▸ **EXERCISE GOAL**
From the records below, count the lines holding the string "none". Only the number is wanted.

(Beginning of PROVIDED INFORMATION)

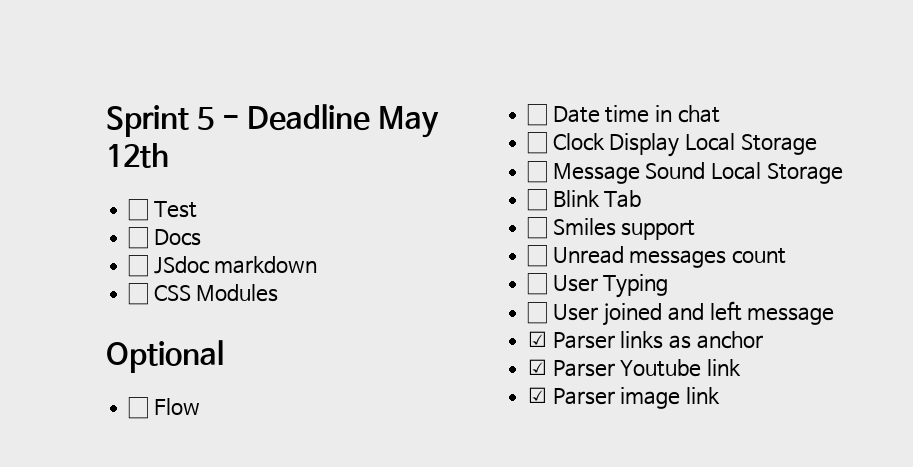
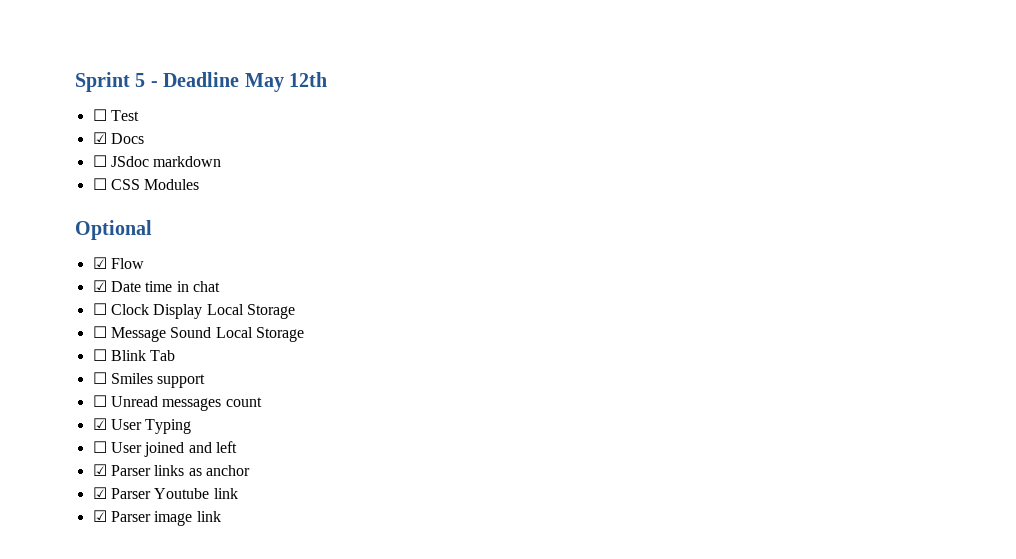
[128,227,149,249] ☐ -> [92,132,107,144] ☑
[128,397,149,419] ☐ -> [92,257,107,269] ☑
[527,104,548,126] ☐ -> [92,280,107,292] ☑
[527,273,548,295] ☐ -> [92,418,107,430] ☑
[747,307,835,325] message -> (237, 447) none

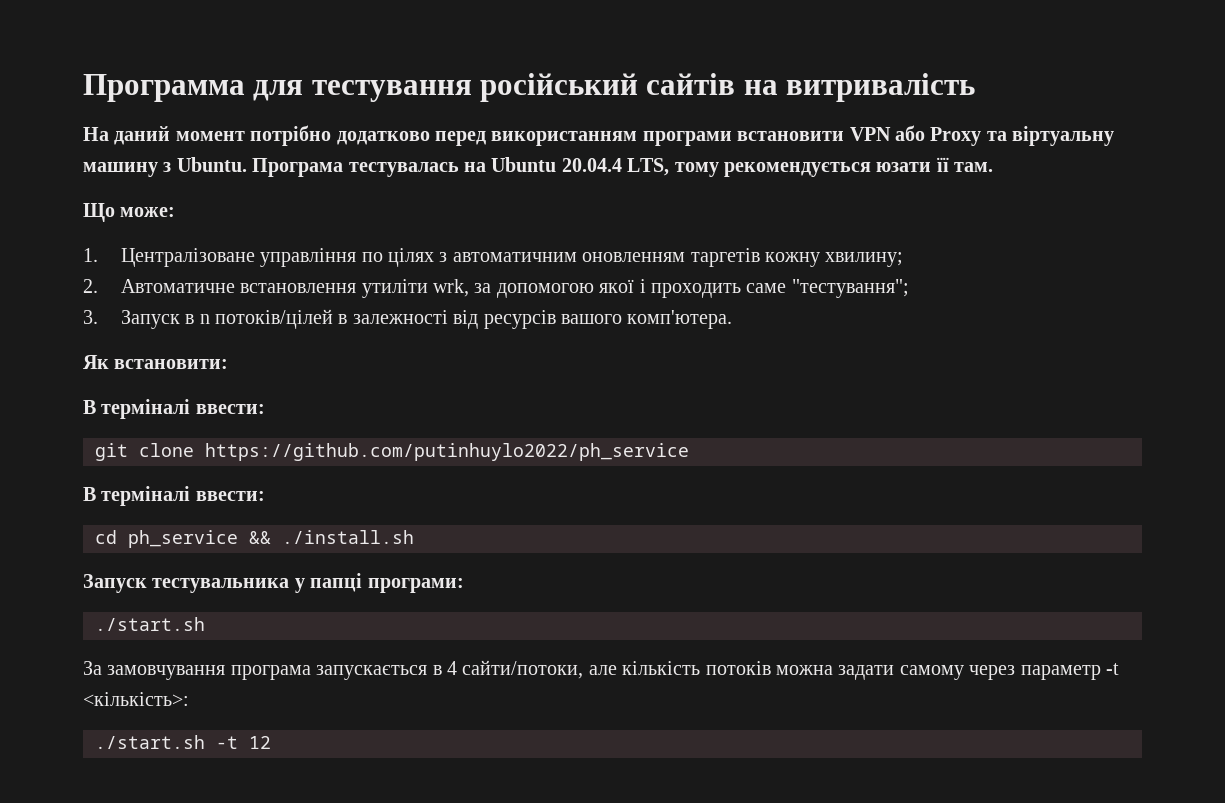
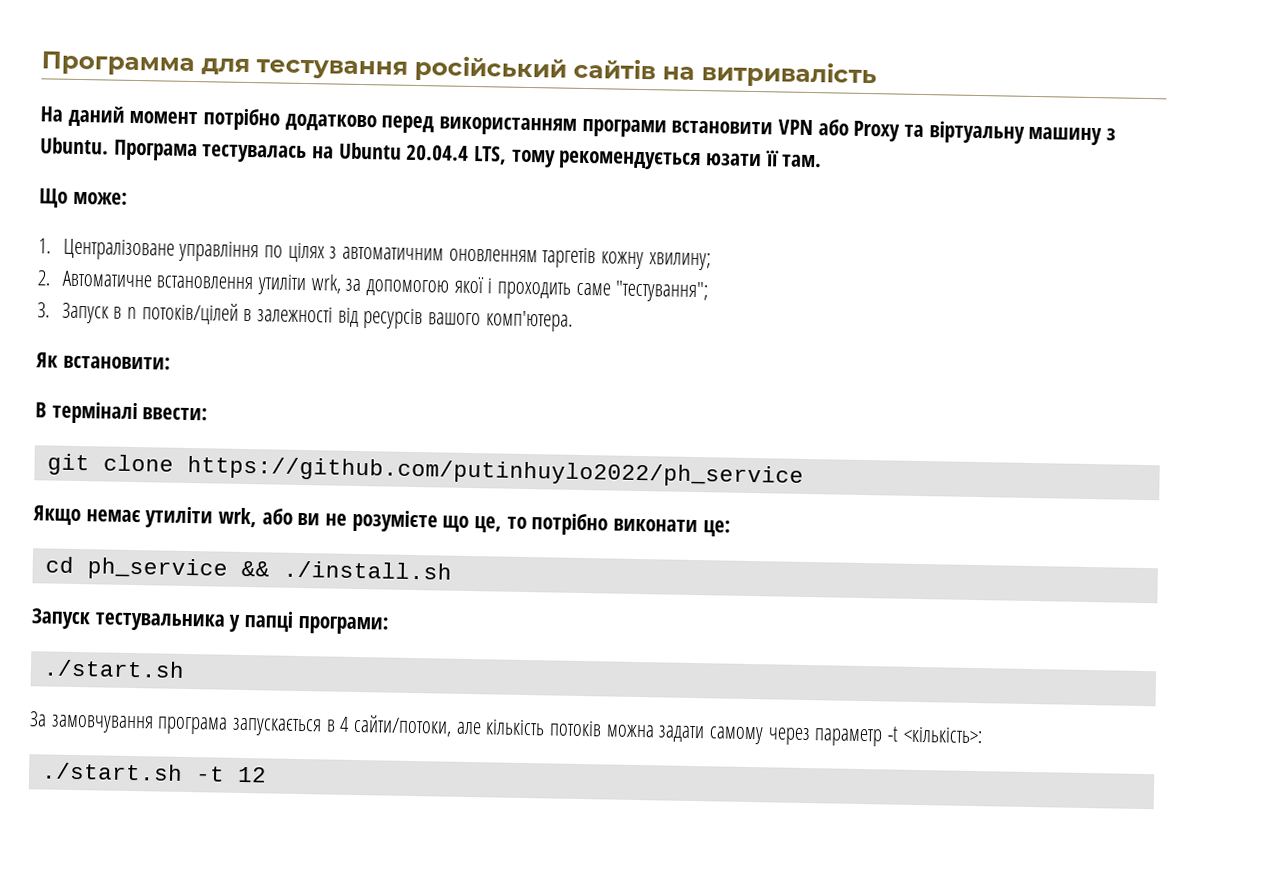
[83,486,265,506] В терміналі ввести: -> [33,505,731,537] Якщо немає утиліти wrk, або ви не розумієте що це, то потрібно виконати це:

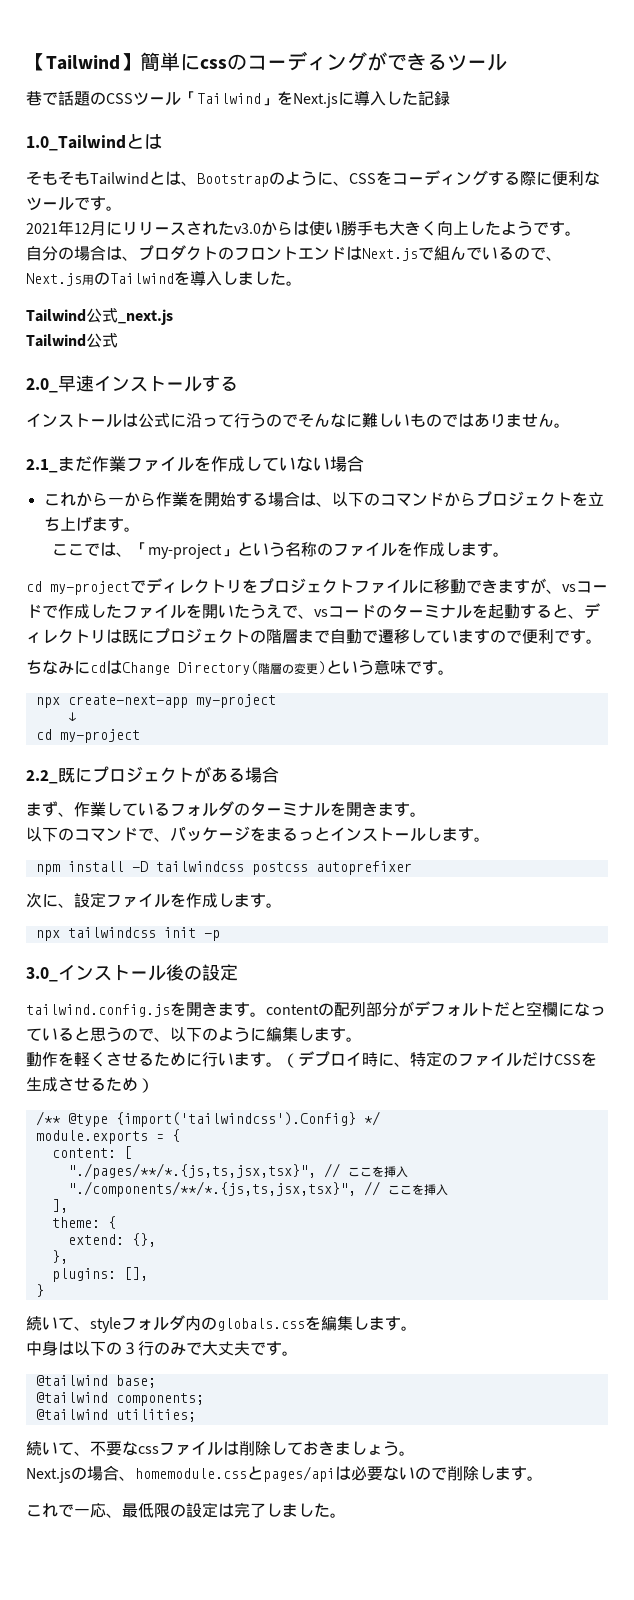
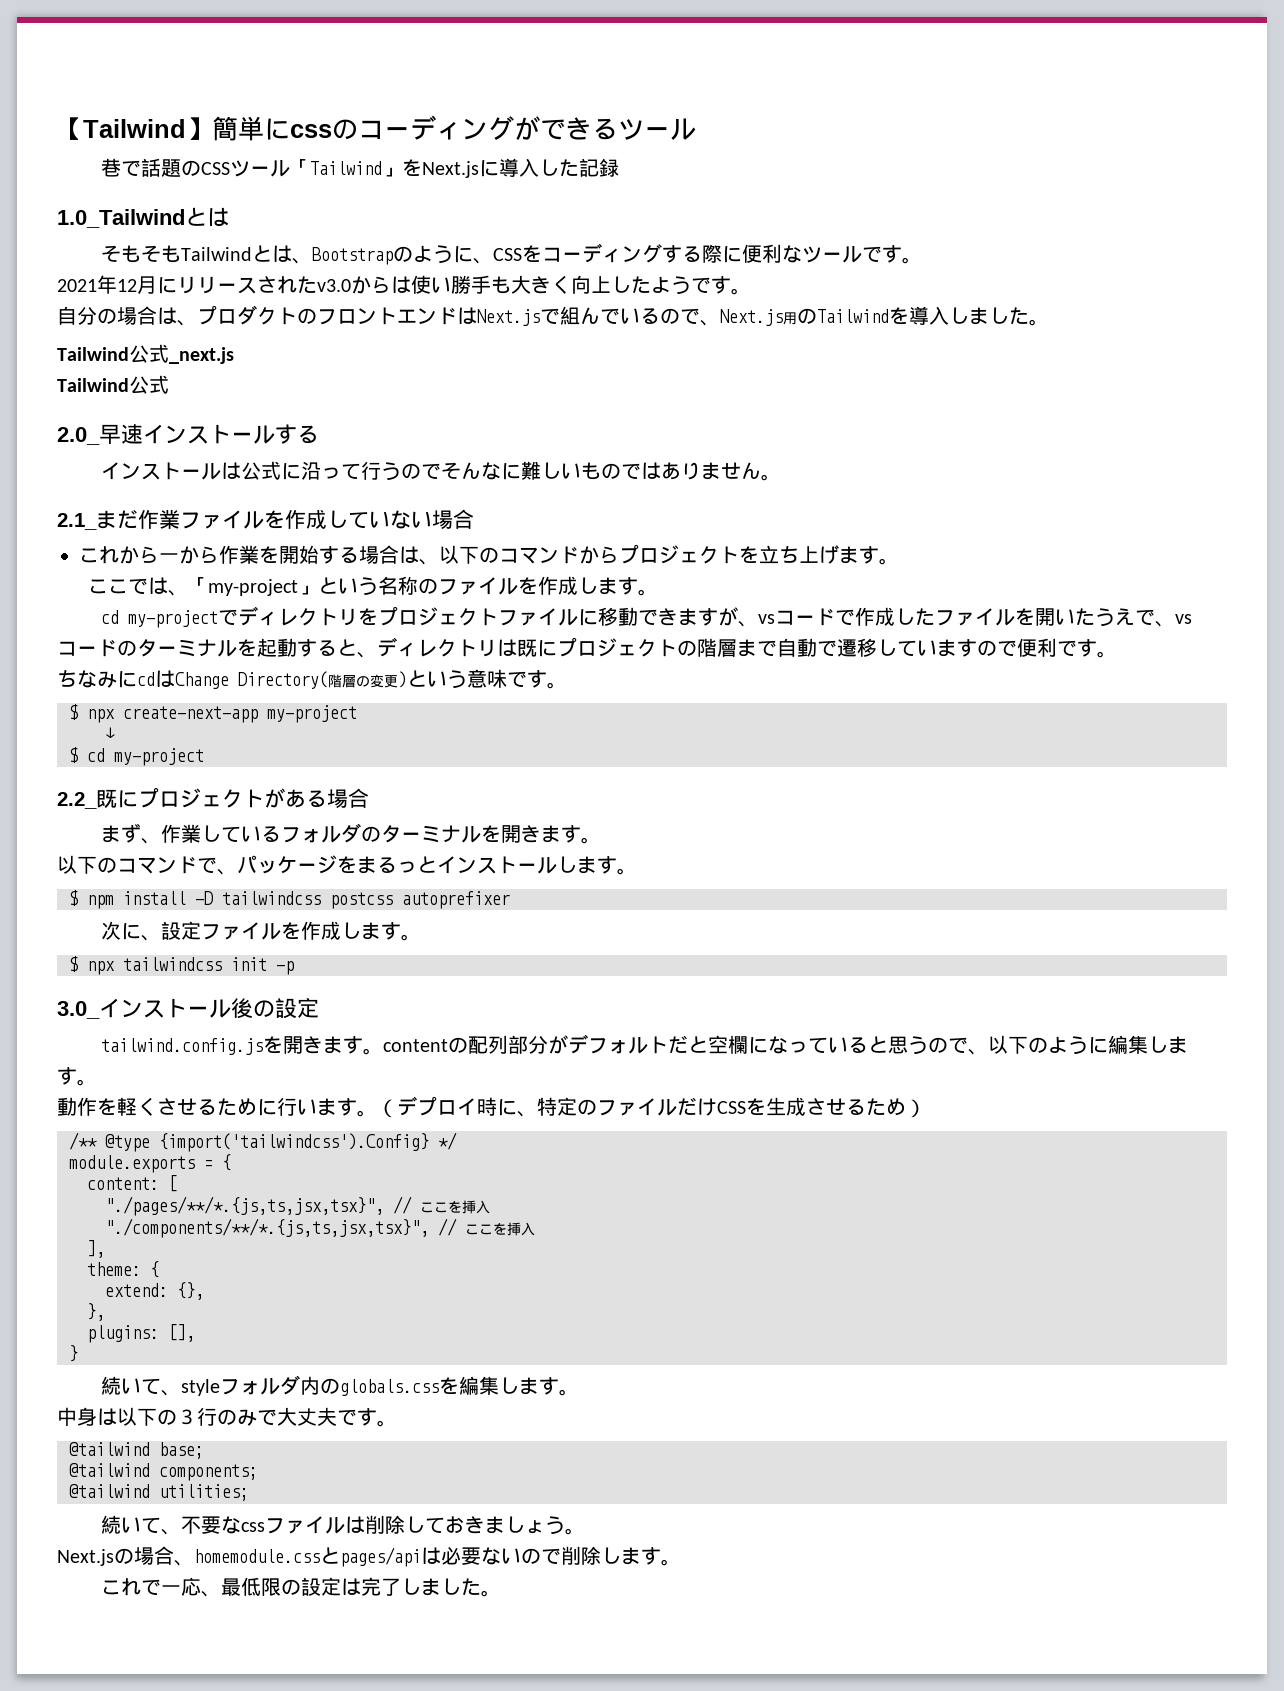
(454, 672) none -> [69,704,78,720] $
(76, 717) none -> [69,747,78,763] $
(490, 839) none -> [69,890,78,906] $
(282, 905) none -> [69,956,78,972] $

(End of PROVIDED INFORMATION)

▸ **SOLUTION TO THIS EXERCISE**
5